** Exercise description **
Rewrite the listing below with every "Honda U GO" replaced by "Honda U-GO". Leave all other text unchanged.

(Page-level text extractions)
______

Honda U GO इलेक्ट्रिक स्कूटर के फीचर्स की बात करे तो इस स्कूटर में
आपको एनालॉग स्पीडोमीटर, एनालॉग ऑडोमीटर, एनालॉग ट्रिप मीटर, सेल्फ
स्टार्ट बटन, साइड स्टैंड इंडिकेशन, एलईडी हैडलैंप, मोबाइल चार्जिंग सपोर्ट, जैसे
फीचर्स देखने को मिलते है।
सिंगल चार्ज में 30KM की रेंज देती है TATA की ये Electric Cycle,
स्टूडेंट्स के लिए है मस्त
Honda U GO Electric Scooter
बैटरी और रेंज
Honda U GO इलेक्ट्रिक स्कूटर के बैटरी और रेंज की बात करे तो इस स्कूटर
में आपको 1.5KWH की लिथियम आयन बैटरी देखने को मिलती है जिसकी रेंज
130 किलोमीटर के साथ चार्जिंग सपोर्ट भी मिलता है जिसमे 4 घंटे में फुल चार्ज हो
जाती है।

______

** Worked solution **
Honda U-GO इलेक्ट्रिक स्कूटर के फीचर्स की बात करे तो इस स्कूटर में
आपको एनालॉग स्पीडोमीटर, एनालॉग ऑडोमीटर, एनालॉग ट्रिप मीटर, सेल्फ
स्टार्ट बटन, साइड स्टैंड इंडिकेशन, एलईडी हैडलैंप, मोबाइल चार्जिंग सपोर्ट, जैसे
फीचर्स देखने को मिलते है।
सिंगल चार्ज में 30KM की रेंज देती है TATA की ये Electric Cycle,
स्टूडेंट्स के लिए है मस्त
Honda U-GO Electric Scooter
बैटरी और रेंज
Honda U-GO इलेक्ट्रिक स्कूटर के बैटरी और रेंज की बात करे तो इस स्कूटर
में आपको 1.5KWH की लिथियम आयन बैटरी देखने को मिलती है जिसकी रेंज
130 किलोमीटर के साथ चार्जिंग सपोर्ट भी मिलता है जिसमे 4 घंटे में फुल चार्ज हो
जाती है।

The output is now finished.